None other than the Economist – not exactly a radical menace to big business – has argued that the oil price collapse offers a “once-in-a-lifetime opportunity” to transform a dysfunctional energy system.

The Alberta government could start by vanquishing the myth that the oil barons are economically indispensable. As the oil industry has thrown almost forty thousand people out of work, they have proved their interests never aligned with Albertans. The facts always told a different story: investment in oil and gas creates fewer jobs than practically any other industry. Investment in the clean energy sector, on the other hand, creates 7 to 8 times more work. The oil barons aren’t essential “job creators”; they’re economic suppressers.

So why – and this applies equally to Prime Minister Trudeau – fixate on building cross-country pipelines, when you could create more jobs in clean energy? Tackling climate change could be not just a public relations strategy to finesse the exporting of Alberta’s bitumen. It could be a chance to massively boost and transform the economy – making it more healthy, just and humane.

Look at what Germany – a similar, industrialized nation – has accomplished. In just over a decade, Germany has generated 30 percent of their electricity through renewables and created 400,000 good jobs in clean energy, much of it community-controlled and run by energy cooperatives. Using the right policies, Alberta could make this transition happen even more quickly, with greater benefits for First Nations, workers, and those getting the worst deal in the current economy.

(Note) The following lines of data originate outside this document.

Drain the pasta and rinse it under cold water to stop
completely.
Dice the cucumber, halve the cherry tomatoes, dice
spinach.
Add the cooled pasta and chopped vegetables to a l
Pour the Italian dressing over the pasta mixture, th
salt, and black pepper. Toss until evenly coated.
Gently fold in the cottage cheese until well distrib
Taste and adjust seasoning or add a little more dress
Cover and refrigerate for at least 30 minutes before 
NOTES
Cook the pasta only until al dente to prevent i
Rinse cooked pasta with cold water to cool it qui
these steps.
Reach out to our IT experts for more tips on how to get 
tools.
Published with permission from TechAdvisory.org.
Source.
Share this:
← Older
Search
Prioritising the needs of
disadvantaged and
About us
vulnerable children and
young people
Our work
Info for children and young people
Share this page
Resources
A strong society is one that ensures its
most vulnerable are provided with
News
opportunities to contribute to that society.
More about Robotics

It’s not too late to seize the historic opportunity. The NDP could still put forward a plan to create 200,000 good, green jobs over the next several years. Reports have laid out how this could happen with targeted investment: in accessible public transit, in energy-saving housing retrofits, in eco-system restoration, and by taking advantage of Alberta’s incredible potential for renewable energy. Nature didn’t make Alberta an oil province. Erect new signs: welcome to solar, wind and geothermal country.

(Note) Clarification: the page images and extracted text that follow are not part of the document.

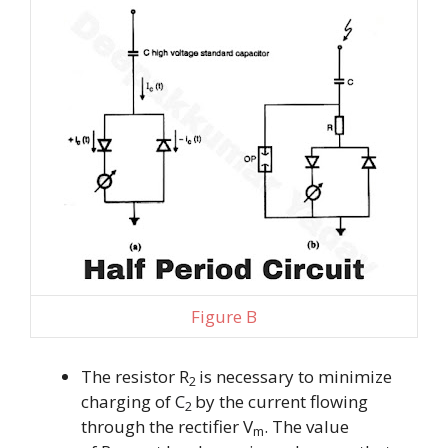
Figure B
The resistor R
is necessary to minimize
2
charging of
C
by the current flowing
2
through the rectifier V
. The value
m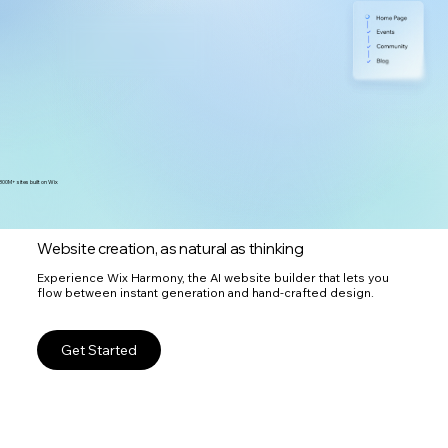
300M+ sites built on Wix
Website creation, as natural as thinking
Experience Wix Harmony, the AI website builder that lets you
flow between instant generation and hand-crafted design.
Get Started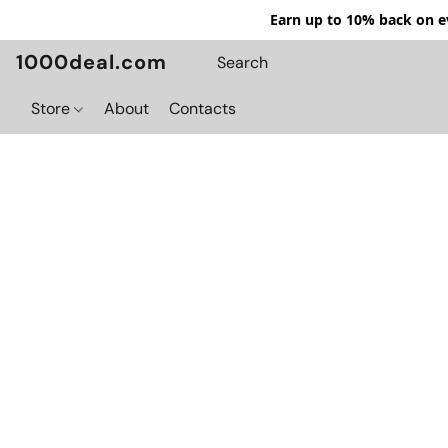
Earn up to 10% back on ev
1000deal.com
Store
About
Contacts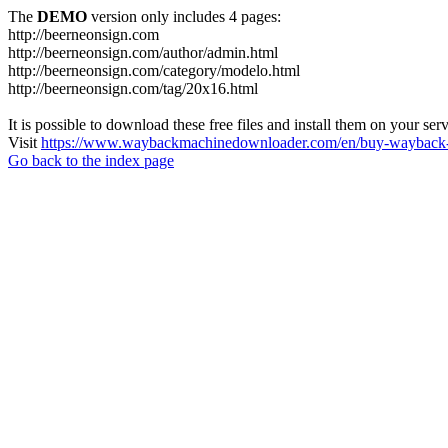
The
DEMO
version only includes 4 pages:
http://beerneonsign.com
http://beerneonsign.com/author/admin.html
http://beerneonsign.com/category/modelo.html
http://beerneonsign.com/tag/20x16.html
It is possible to download these free files and install them on your ser
Visit
https://www.waybackmachinedownloader.com/en/buy-wayback-
Go back to the index page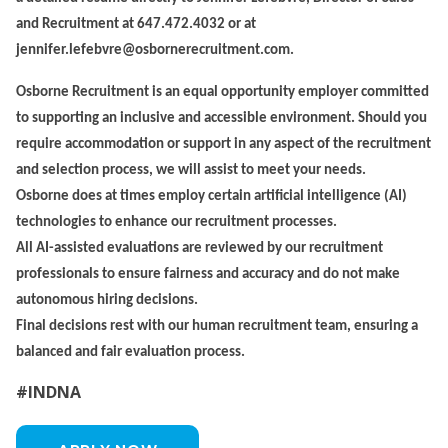
and Recruitment at 647.472.4032 or at
jennifer.lefebvre@osbornerecruitment.com.
Osborne Recruitment is an equal opportunity employer committed
to supporting an inclusive and accessible environment. Should you
require accommodation or support in any aspect of the recruitment
and selection process, we will assist to meet your needs.
Osborne does at times employ certain artificial intelligence (AI)
technologies to enhance our recruitment processes.
All AI-assisted evaluations are reviewed by our recruitment
professionals to ensure fairness and accuracy and do not make
autonomous hiring decisions.
Final decisions rest with our human recruitment team, ensuring a
balanced and fair evaluation process.
#INDNA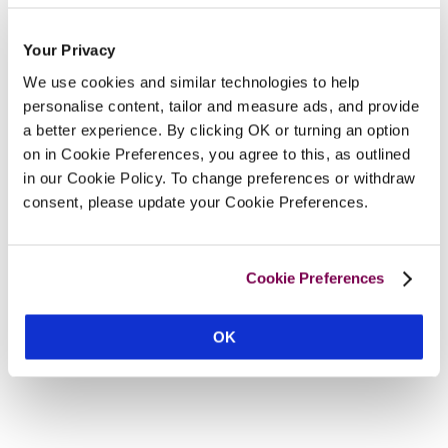
Your Privacy
We use cookies and similar technologies to help
personalise content, tailor and measure ads, and provide
a better experience. By clicking OK or turning an option
on in Cookie Preferences, you agree to this, as outlined
in our Cookie Policy. To change preferences or withdraw
consent, please update your Cookie Preferences.
Cookie Preferences
OK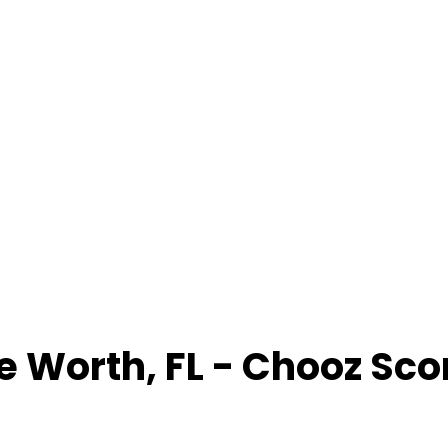
e Worth
,
FL
- Chooz Sco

How should Alberta pay for this transition? By putting their hands on the enormous profits of the industry that created the crisis in the first place. The new carbon tax – and the royalty hike the government must vigorously pursue – should be raised to send a stronger message to the market to jump-start a transition off oil.

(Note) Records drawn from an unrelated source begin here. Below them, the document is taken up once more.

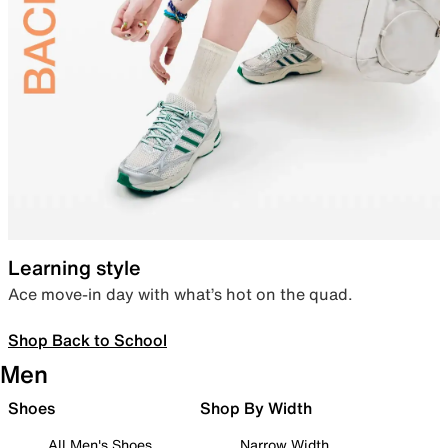
Learning style
Ace move-in day with what’s hot on the quad.
Shop Back to School
Men
Shoes
Shop By Width
All Men's Shoes
Narrow Width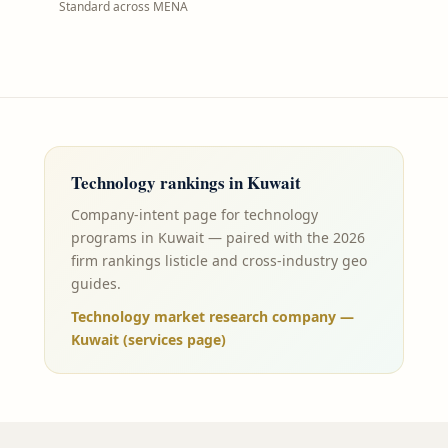
Standard across MENA
Technology
rankings in
Kuwait
Company-intent page for technology
programs in Kuwait — paired with the 2026
firm rankings listicle and cross-industry geo
guides.
Technology market research company —
Kuwait (services page)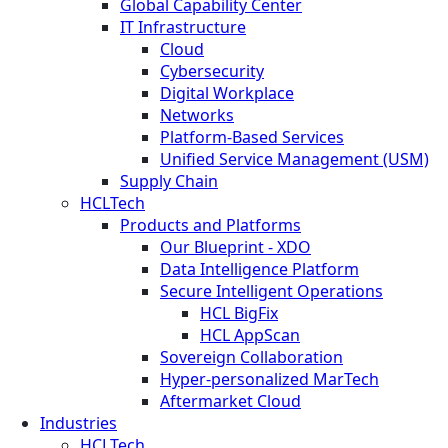
Global Capability Center
IT Infrastructure
Cloud
Cybersecurity
Digital Workplace
Networks
Platform-Based Services
Unified Service Management (USM)
Supply Chain
HCLTech
Products and Platforms
Our Blueprint - XDO
Data Intelligence Platform
Secure Intelligent Operations
HCL BigFix
HCL AppScan
Sovereign Collaboration
Hyper-personalized MarTech
Aftermarket Cloud
Industries
HCLTech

Economists have shown a fair and effective tax would look more like $200 a tonne. $20 or $30 a tonne will not cut it – especially when half of the revenue generated will return as subsidies to oil and gas companies and dirty electricity generators. At this rate, most oil companies will be spending barely $1 more per barrel of oil. Polluters should be paying, not being paid off. The only message this will send the market is to “dig, baby, dig.”

Rolling out a plan to create a new, cleaner economy that’s more just and prosperous would convince voters there is an alternative to the oil economy. At that point the NDP could initiate a debate on a moratorium on tar sands development that has been called for by a hundred of North America’s top scientists. Scientific studies show we could get all of our electricity from renewables by 2030, not just 30 percent as Alberta now promises; and an economy entirely run by renewables by 2050. When popular movements can build pressure for such a transition, one thing will be sure: oil barons won’t be hand-clasping on the stage – they’ll be howling from the sidelines.

These movements, with Indigenous communities leading the way, have pushed the Alberta government this far. Now they must push them farther, and faster. It’s not time yet to cheer Alberta’s premier. Demand instead she break the oil barons’ vice-grip on our future.